Każdy odcinek serialu pokazuje inną perspektywę i każdy wprowadza informacje, które rzucają nowe światło na Brewera i całą tę sprawę. Widz może się czuć jak w labiryncie – łapie trop i już wydaje mu się, że jest blisko wyjścia, a tu znów odbija się od ściany. Najlepszym udaje się dojść bez potknięcia do ostatniej prostej, ale i tak w końcówce zdecydowana większość pudłuje. Osoba, która za tym wszystkim stoi, jest zaskoczeniem, ale na szczęście nie aż takim jak królik wyciągany z kapelusza magika, co jest ciężkim grzechem wielu kryminałów. Gdy już wiemy, o kogo chodzi, potrafimy tę postać dopasować do całości łamigłówki.

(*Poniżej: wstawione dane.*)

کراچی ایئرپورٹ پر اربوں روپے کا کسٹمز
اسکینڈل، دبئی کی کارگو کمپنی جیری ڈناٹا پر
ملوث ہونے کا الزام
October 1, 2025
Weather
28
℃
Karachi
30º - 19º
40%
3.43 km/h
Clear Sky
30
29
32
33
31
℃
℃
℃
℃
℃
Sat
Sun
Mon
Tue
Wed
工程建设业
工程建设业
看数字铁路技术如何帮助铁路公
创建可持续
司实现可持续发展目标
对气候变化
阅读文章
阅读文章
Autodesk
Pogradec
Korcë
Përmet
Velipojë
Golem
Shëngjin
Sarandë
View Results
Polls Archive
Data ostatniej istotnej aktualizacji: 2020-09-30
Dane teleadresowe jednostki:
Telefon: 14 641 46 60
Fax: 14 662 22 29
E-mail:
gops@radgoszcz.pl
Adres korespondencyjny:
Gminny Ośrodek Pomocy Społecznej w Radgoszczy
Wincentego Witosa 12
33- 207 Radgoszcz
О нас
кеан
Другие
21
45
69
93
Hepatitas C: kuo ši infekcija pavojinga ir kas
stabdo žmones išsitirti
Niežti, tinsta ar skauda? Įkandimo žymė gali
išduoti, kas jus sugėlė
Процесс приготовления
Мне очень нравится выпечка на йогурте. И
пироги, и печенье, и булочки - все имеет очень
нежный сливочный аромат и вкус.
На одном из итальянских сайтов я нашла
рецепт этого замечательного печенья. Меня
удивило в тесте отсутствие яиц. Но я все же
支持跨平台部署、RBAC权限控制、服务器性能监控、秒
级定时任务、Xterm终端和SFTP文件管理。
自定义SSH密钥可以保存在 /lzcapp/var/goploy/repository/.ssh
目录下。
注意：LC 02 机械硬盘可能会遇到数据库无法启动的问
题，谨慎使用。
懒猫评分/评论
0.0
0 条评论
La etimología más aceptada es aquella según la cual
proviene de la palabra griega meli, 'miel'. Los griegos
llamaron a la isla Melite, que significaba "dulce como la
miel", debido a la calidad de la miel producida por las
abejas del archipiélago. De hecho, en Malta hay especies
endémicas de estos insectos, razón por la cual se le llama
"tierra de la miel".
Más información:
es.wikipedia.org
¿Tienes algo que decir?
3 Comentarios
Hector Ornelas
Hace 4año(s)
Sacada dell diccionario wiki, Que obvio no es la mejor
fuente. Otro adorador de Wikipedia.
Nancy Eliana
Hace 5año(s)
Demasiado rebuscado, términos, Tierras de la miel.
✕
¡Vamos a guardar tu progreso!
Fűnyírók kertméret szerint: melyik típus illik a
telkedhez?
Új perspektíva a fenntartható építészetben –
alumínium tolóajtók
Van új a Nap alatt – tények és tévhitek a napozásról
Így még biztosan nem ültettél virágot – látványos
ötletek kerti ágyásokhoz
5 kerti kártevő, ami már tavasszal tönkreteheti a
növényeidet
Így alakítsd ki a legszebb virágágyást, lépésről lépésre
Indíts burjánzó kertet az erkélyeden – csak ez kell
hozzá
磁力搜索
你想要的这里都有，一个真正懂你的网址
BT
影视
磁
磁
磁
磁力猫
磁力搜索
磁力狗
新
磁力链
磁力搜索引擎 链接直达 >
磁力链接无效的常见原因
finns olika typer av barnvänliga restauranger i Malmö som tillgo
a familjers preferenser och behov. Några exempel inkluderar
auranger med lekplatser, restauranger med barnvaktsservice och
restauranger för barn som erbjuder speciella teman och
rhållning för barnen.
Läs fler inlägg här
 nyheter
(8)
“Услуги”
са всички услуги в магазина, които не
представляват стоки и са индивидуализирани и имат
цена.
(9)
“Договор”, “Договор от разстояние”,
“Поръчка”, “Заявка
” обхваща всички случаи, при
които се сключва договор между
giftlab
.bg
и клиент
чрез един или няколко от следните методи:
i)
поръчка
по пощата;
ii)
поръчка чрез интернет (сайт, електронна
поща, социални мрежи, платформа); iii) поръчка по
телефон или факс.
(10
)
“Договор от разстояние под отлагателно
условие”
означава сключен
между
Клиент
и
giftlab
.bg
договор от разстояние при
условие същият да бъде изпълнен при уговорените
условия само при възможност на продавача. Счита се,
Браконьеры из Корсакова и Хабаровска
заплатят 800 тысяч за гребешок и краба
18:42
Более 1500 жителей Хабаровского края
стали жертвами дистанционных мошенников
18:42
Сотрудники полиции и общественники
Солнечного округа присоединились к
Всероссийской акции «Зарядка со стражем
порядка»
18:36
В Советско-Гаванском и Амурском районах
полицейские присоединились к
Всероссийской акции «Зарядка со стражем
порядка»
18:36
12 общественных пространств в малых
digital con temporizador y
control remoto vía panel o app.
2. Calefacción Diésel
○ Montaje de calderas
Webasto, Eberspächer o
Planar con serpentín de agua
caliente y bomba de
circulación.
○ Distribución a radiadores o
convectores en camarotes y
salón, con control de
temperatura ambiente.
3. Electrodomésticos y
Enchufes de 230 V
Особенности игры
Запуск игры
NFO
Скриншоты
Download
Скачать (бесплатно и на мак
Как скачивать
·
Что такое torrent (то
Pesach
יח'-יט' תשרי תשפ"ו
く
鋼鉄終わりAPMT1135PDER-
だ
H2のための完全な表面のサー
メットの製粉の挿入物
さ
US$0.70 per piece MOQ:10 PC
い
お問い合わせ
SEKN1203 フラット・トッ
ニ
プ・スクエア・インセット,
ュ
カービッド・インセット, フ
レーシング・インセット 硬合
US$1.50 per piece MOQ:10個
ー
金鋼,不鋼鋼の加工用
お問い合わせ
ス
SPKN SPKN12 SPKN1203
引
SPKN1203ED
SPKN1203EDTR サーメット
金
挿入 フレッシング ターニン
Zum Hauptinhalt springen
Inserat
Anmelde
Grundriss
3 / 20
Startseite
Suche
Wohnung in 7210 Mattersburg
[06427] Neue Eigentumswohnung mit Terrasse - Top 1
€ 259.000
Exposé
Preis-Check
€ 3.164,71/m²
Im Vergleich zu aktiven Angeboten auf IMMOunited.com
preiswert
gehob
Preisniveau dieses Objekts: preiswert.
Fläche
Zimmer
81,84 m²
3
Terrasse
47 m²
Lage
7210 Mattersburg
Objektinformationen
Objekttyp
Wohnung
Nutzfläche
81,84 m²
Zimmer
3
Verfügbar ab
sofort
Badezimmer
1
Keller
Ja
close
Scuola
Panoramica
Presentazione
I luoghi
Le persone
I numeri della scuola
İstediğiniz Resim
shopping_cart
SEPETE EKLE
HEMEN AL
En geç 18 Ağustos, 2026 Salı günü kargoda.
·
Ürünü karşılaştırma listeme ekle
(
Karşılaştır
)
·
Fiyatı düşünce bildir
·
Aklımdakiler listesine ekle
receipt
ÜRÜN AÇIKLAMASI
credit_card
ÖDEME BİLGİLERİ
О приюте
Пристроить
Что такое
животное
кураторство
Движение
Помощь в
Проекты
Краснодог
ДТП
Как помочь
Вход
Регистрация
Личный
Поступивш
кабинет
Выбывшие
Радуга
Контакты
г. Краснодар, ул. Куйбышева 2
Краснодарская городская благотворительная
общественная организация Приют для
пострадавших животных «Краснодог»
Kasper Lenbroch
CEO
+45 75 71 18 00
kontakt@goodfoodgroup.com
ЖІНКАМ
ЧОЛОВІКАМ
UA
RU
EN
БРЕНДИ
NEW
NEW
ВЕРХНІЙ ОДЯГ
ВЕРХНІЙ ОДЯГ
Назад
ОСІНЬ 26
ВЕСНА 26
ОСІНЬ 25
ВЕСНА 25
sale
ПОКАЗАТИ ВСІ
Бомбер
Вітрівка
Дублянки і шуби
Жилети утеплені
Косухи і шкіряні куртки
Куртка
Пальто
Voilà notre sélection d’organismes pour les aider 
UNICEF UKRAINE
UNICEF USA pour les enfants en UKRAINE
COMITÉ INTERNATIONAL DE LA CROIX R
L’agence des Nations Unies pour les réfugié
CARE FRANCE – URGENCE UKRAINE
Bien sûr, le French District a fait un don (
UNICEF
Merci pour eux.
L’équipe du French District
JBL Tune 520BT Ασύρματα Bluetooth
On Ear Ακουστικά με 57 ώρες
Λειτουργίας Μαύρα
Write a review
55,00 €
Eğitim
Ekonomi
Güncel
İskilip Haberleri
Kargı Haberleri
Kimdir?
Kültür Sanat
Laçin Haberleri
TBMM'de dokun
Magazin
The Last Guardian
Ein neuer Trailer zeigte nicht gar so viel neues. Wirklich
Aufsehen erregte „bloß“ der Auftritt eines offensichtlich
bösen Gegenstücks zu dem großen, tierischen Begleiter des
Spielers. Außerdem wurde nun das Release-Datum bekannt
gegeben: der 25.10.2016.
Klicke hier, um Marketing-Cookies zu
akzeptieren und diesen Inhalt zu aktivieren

Jednak w samym finale twórcy niebezpiecznie zaszaleli i otarli się o zwyczajną szmirę.
Dużym plusem serialu "Clickbait" jest wciągająca akcja. Metoda wspomnianego labiryntu świetnie się sprawdza z punktu widzenia nadawcy, gdyż widzowie oglądają ten serial ciągiem i mają kłopoty z oderwaniem się, nawet jeśli w którymś momencie pojawia się myśl, że fabuła wpada na mieliznę. Bo uczciwie zaznaczmy, że "Clickbait", mimo tego uzależniającego działania, nie jest produkcją wybitną. Po wielu problemach się prześlizguje, stawia pytania, na które nie odpowiada, niespecjalnie zagłębia się w występujące postaci. Jest jednak przyzwoitym kryminałem ze średniej półki. Ma też wartość dodaną. Brutalnie rozprawia się z mediami społecznościowymi, które sprawiają, że część ich użytkowników cudze życie traktuje jak wirtualną grę. "Clickbait" jest krytyką mediów, które nie uznają żadnych granic i są w stanie każdego zniszczyć. Pojawia się też problem samotności, którą kontakty w sieci tylko pozornie wypełniają. No i oczywiście musi paść pytanie, czy wiemy, kim tak naprawdę jest człowiek, którego poznaliśmy w internecie. Zebrano więc w tej produkcji wszystko, o czym już sami wiedzieliśmy. Tchnie to banałem? Może, ale nigdy dość zwracania uwagi na niebezpieczeństwa, które niesie współczesny świat.
Jednym zdaniem: Wciągająca i wręcz uzależniająca akcja, a do tego całkiem niezła i niegłupia intryga sprawiają, że serial dobrze się ogląda, a niektórym może nawet da on do myślenia i zastanowią się dwa razy, nim zaczną klikać w internecie.